In December, I read at Willamette University in Salem, Oregon. Mining wasn’t such a hot topic there, but there was a respectable audience at Putnam Hall for a brown-bag presentation. Although mining took place in Oregon, the primary industry in that state was logging. Both depleted the land, but in different ways. I compared the loss of that industry in recent years, and the dying logging towns to my town, the town that keeps on trying. A short review in The Oregonian made the same connection.



For now, we are at rest in Hailey, Idaho. My thoughts once again turn to writing and stray from promoting my book. On Christmas Eve, the power went out and stayed out half of Christmas Day for us and all day for many others. The temperatures outside hovered in the teens and lower.
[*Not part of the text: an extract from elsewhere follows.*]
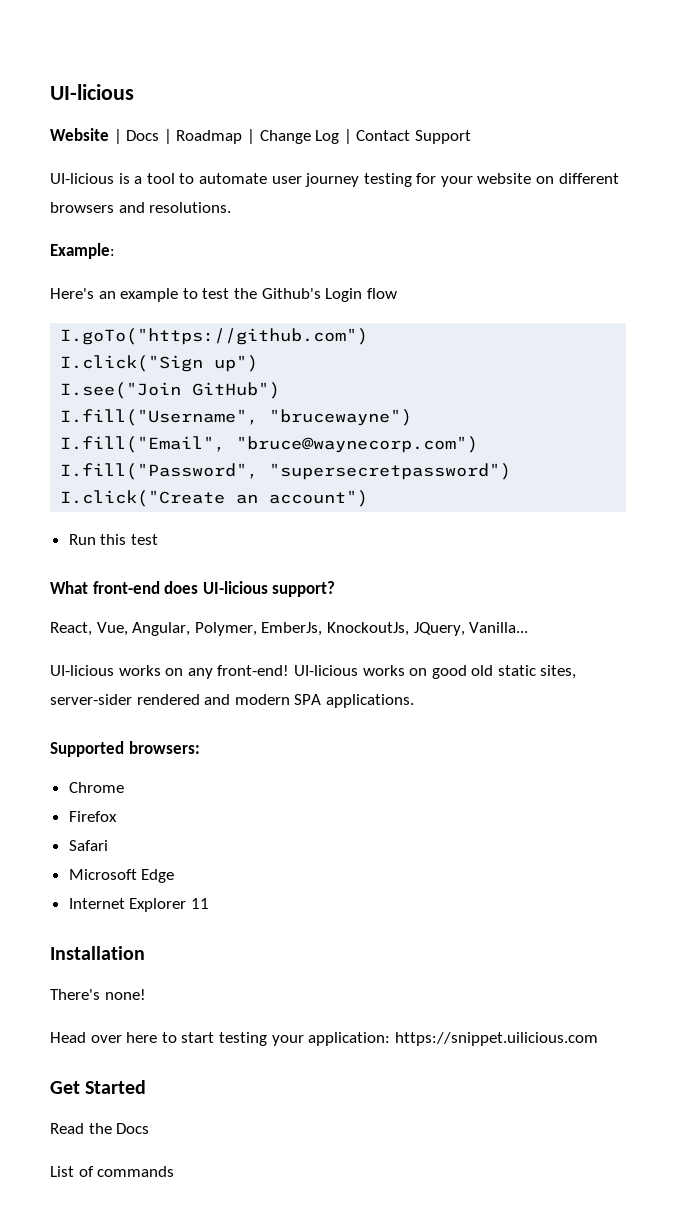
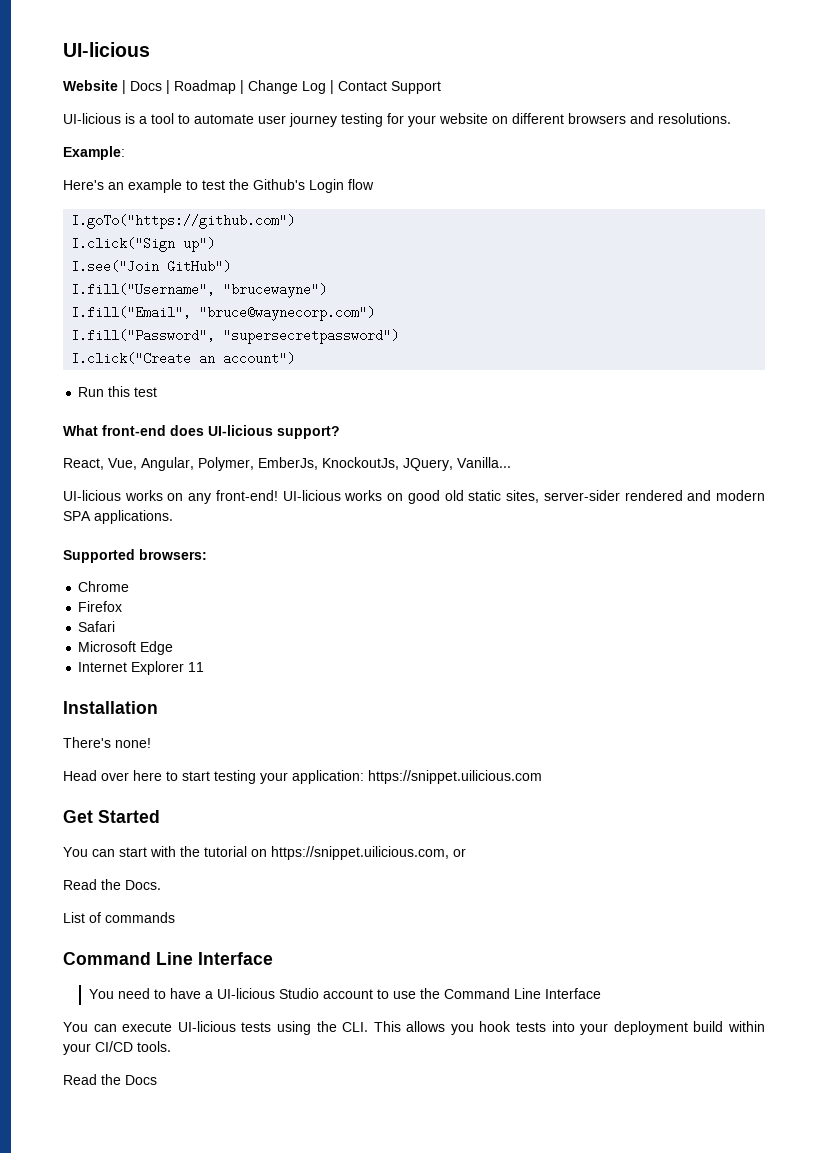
[50,1123,150,1134] // Read the Docs -> [63,846,466,860] [63,879,161,890] // You can start with the tutorial on https://snippet.uilicious.com, or // Read the Docs.
(175, 1171) none -> [63,952,273,965] [88,988,601,999] [63,1021,765,1035] [63,1041,171,1055] [63,1074,157,1085] // Command Line Interface // You need to have a UI-licious Studio account to use the Command Line Interface // You can execute UI-licious tests using the CLI. This allows you hook tests into your deployment build within your CI/CD tools. // Read the Docs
We warmed by the fire, absent-mindedly reached for light switches that didn’t work, read books, watched Bald Mountain through our telescope for signs of life in the chairlifts, and I wrote with pencil in a writing tablet. Power returned. Children and grandchildren arrived. Life returned to normal.

Snow fell outside my window on New Year’s Day. A decade of war, economic disaster and perilous leaders is behind us, although war continues and we wait for good economic news. On New Year’s Eve, a blue moon shone down, a white gold coin with edges blurred by fog, through a sifting of snow. A harbinger of good luck, I’m told, for the next decade. I do hope so.